> _What is being asked_: Set out the lines below as a numbered list, omitting blank lines. Leave the pictures out of your answer.

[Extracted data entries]

+ + + + + + +

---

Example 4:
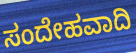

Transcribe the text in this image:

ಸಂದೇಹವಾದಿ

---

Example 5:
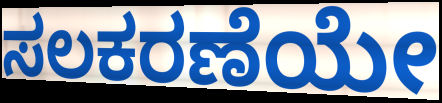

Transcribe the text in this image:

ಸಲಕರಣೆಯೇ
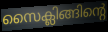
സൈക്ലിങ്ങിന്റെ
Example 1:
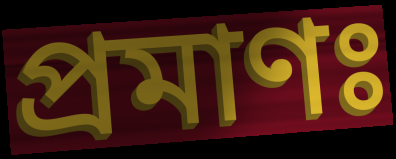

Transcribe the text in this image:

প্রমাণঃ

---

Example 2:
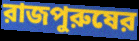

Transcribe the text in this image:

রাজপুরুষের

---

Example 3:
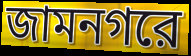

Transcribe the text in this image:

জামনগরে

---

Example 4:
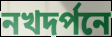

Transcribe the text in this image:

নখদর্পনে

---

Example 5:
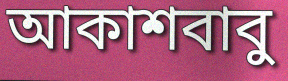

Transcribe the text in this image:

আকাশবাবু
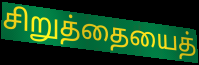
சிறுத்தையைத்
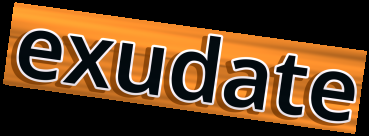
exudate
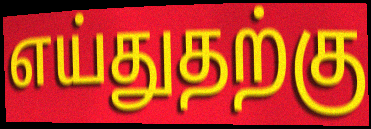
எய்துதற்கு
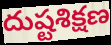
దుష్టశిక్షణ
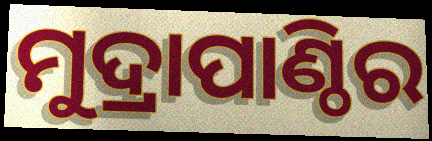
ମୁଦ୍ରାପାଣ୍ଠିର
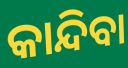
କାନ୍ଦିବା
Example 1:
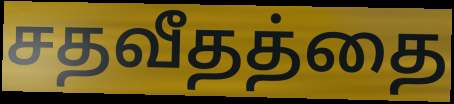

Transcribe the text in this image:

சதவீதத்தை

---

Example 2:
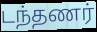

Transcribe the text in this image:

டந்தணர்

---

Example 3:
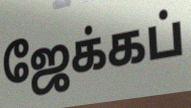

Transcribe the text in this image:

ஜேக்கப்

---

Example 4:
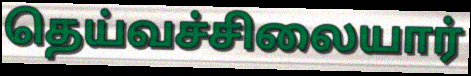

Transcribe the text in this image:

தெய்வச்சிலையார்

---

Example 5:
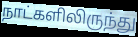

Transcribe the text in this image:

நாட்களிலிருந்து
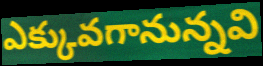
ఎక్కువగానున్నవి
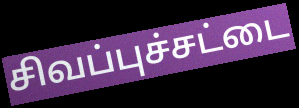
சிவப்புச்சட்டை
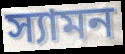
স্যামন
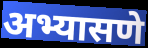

+ + + + + + +

> _Reply_:
1. ---
2. Example 4:
3. Transcribe the text in this image:
4. ಸಂದೇಹವಾದಿ
5. ---
6. Example 5:
7. Transcribe the text in this image:
8. ಸಲಕರಣೆಯೇ
9. സൈക്ലിങ്ങിന്റെ
10. Example 1:
11. Transcribe the text in this image:
12. প্রমাণঃ
13. ---
14. Example 2:
15. Transcribe the text in this image:
16. রাজপুরুষের
17. ---
18. Example 3:
19. Transcribe the text in this image:
20. জামনগরে
21. ---
22. Example 4:
23. Transcribe the text in this image:
24. নখদর্পনে
25. ---
26. Example 5:
27. Transcribe the text in this image:
28. আকাশবাবু
29. சிறுத்தையைத்
30. exudate
31. எய்துதற்கு
32. దుష్టశిక్షణ
33. ମୁଦ୍ରାପାଣ୍ଠିର
34. କାନ୍ଦିବା
35. Example 1:
36. Transcribe the text in this image:
37. சதவீதத்தை
38. ---
39. Example 2:
40. Transcribe the text in this image:
41. டந்தணர்
42. ---
43. Example 3:
44. Transcribe the text in this image:
45. ஜேக்கப்
46. ---
47. Example 4:
48. Transcribe the text in this image:
49. தெய்வச்சிலையார்
50. ---
51. Example 5:
52. Transcribe the text in this image:
53. நாட்களிலிருந்து
54. ఎక్కువగానున్నవి
55. சிவப்புச்சட்டை
56. স্যামন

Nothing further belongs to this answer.